What needs to be done:
Pictures should not appear in the copy; the records themselves must be written out exactly.

Collected data:
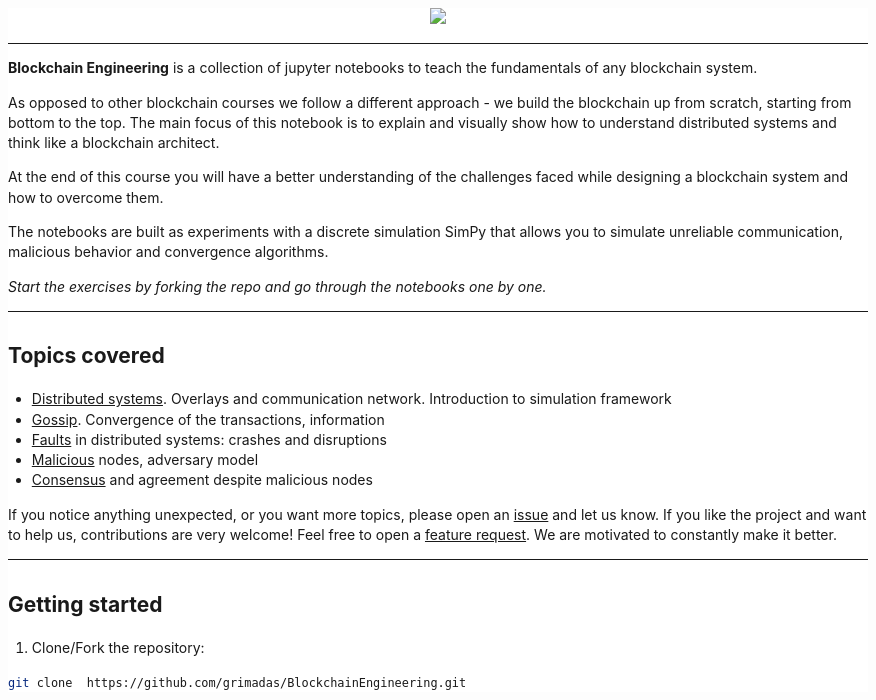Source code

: 
<p align="center">
  <img width="90%" src="https://github.com/grimadas/BlockchainEngineering/blob/master/blockhain-engineering-logo.png?sanitize=true" />
</p>

--------------------------------------------------------------------------------

**Blockchain Engineering** is a collection of jupyter notebooks to teach the fundamentals of any blockchain system.

As opposed to other blockchain courses we follow a different approach - we build the blockchain up from scratch, starting from bottom to the top. 
The main focus of this notebook is to explain and visually show how to understand distributed systems and think like a blockchain architect.

At the end of this course you will have a better understanding of the challenges faced while designing a blockchain system and how to overcome them.

The notebooks are built as experiments with a discrete simulation SimPy that allows you to simulate unreliable communication, malicious behavior and convergence algorithms.   

*Start the exercises by forking the repo and go through the notebooks one by one.*

--------------------------------------------------------------------------------

## Topics covered

* [Distributed systems](https://github.com/grimadas/BlockchainEngineering/blob/master/01_Intro_To_Distribtued_Systems.ipynb). Overlays and communication network. Introduction to simulation framework
* [Gossip](https://github.com/grimadas/BlockchainEngineering/blob/master/02_Gossip_Services.ipynb). Convergence of the transactions, information
* [Faults](https://github.com/grimadas/BlockchainEngineering/blob/master/03_Faults.ipynb) in distributed systems: crashes and disruptions
* [Malicious](https://github.com/grimadas/BlockchainEngineering/blob/master/04_Byzantine.ipynb) nodes, adversary model
* [Consensus](https://github.com/grimadas/BlockchainEngineering/blob/master/05_Consensus.ipynb) and agreement despite malicious nodes

If you notice anything unexpected, or you want more topics, please open an [issue](https://github.com/grimadas/BlockchainEngineering/issues) and let us know.
If you like the project and want to help us, contributions are very welcome! Feel free to open a [feature request](https://github.com/grimadas/BlockchainEngineering/issues).
We are motivated to constantly make it better.


--------------------------------------------------------------------------------

## Getting started 




1. Clone/Fork the repository:

```bash
git clone  https://github.com/grimadas/BlockchainEngineering.git
```
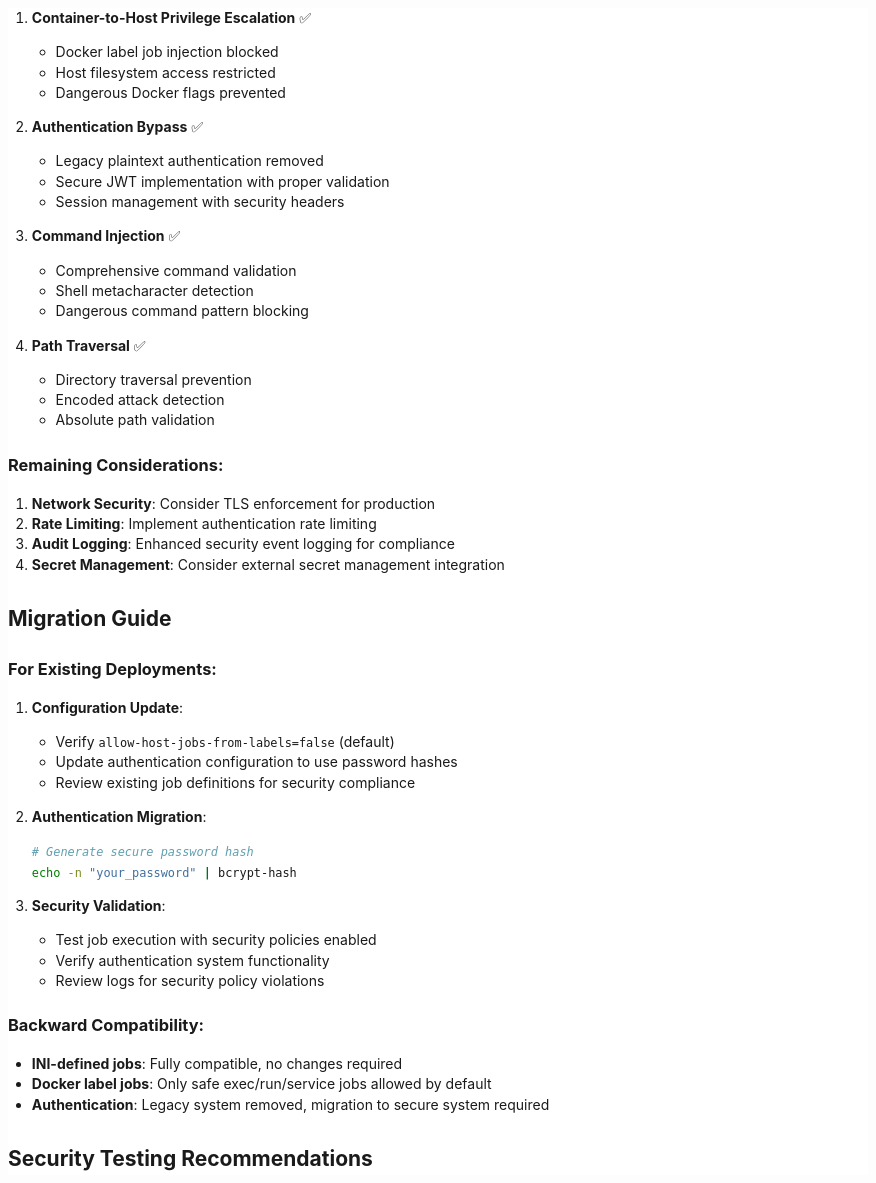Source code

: 1. **Container-to-Host Privilege Escalation** ✅
   - Docker label job injection blocked
   - Host filesystem access restricted
   - Dangerous Docker flags prevented

2. **Authentication Bypass** ✅
   - Legacy plaintext authentication removed
   - Secure JWT implementation with proper validation
   - Session management with security headers

3. **Command Injection** ✅
   - Comprehensive command validation
   - Shell metacharacter detection
   - Dangerous command pattern blocking

4. **Path Traversal** ✅
   - Directory traversal prevention
   - Encoded attack detection
   - Absolute path validation

### Remaining Considerations:

1. **Network Security**: Consider TLS enforcement for production
2. **Rate Limiting**: Implement authentication rate limiting
3. **Audit Logging**: Enhanced security event logging for compliance
4. **Secret Management**: Consider external secret management integration

## Migration Guide

### For Existing Deployments:

1. **Configuration Update**:
   - Verify `allow-host-jobs-from-labels=false` (default)
   - Update authentication configuration to use password hashes
   - Review existing job definitions for security compliance

2. **Authentication Migration**:
   ```bash
   # Generate secure password hash
   echo -n "your_password" | bcrypt-hash
   ```

3. **Security Validation**:
   - Test job execution with security policies enabled
   - Verify authentication system functionality
   - Review logs for security policy violations

### Backward Compatibility:

- **INI-defined jobs**: Fully compatible, no changes required
- **Docker label jobs**: Only safe exec/run/service jobs allowed by default
- **Authentication**: Legacy system removed, migration to secure system required

## Security Testing Recommendations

Result for this task:
Source code

: 
<p align="center">
  <img width="90%" src="https://github.com/grimadas/BlockchainEngineering/blob/master/blockhain-engineering-logo.png?sanitize=true" />
</p>

--------------------------------------------------------------------------------

**Blockchain Engineering** is a collection of jupyter notebooks to teach the fundamentals of any blockchain system.

As opposed to other blockchain courses we follow a different approach - we build the blockchain up from scratch, starting from bottom to the top. 
The main focus of this notebook is to explain and visually show how to understand distributed systems and think like a blockchain architect.

At the end of this course you will have a better understanding of the challenges faced while designing a blockchain system and how to overcome them.

The notebooks are built as experiments with a discrete simulation SimPy that allows you to simulate unreliable communication, malicious behavior and convergence algorithms.   

*Start the exercises by forking the repo and go through the notebooks one by one.*

--------------------------------------------------------------------------------

## Topics covered

* [Distributed systems](https://github.com/grimadas/BlockchainEngineering/blob/master/01_Intro_To_Distribtued_Systems.ipynb). Overlays and communication network. Introduction to simulation framework
* [Gossip](https://github.com/grimadas/BlockchainEngineering/blob/master/02_Gossip_Services.ipynb). Convergence of the transactions, information
* [Faults](https://github.com/grimadas/BlockchainEngineering/blob/master/03_Faults.ipynb) in distributed systems: crashes and disruptions
* [Malicious](https://github.com/grimadas/BlockchainEngineering/blob/master/04_Byzantine.ipynb) nodes, adversary model
* [Consensus](https://github.com/grimadas/BlockchainEngineering/blob/master/05_Consensus.ipynb) and agreement despite malicious nodes

If you notice anything unexpected, or you want more topics, please open an [issue](https://github.com/grimadas/BlockchainEngineering/issues) and let us know.
If you like the project and want to help us, contributions are very welcome! Feel free to open a [feature request](https://github.com/grimadas/BlockchainEngineering/issues).
We are motivated to constantly make it better.


--------------------------------------------------------------------------------

## Getting started 




1. Clone/Fork the repository:

```bash
git clone  https://github.com/grimadas/BlockchainEngineering.git
```
Source code

: 1. **Container-to-Host Privilege Escalation** ✅
   - Docker label job injection blocked
   - Host filesystem access restricted
   - Dangerous Docker flags prevented

2. **Authentication Bypass** ✅
   - Legacy plaintext authentication removed
   - Secure JWT implementation with proper validation
   - Session management with security headers

3. **Command Injection** ✅
   - Comprehensive command validation
   - Shell metacharacter detection
   - Dangerous command pattern blocking

4. **Path Traversal** ✅
   - Directory traversal prevention
   - Encoded attack detection
   - Absolute path validation

### Remaining Considerations:

1. **Network Security**: Consider TLS enforcement for production
2. **Rate Limiting**: Implement authentication rate limiting
3. **Audit Logging**: Enhanced security event logging for compliance
4. **Secret Management**: Consider external secret management integration

## Migration Guide

### For Existing Deployments:

1. **Configuration Update**:
   - Verify `allow-host-jobs-from-labels=false` (default)
   - Update authentication configuration to use password hashes
   - Review existing job definitions for security compliance

2. **Authentication Migration**:
   ```bash
   # Generate secure password hash
   echo -n "your_password" | bcrypt-hash
   ```

3. **Security Validation**:
   - Test job execution with security policies enabled
   - Verify authentication system functionality
   - Review logs for security policy violations

### Backward Compatibility:

- **INI-defined jobs**: Fully compatible, no changes required
- **Docker label jobs**: Only safe exec/run/service jobs allowed by default
- **Authentication**: Legacy system removed, migration to secure system required

## Security Testing Recommendations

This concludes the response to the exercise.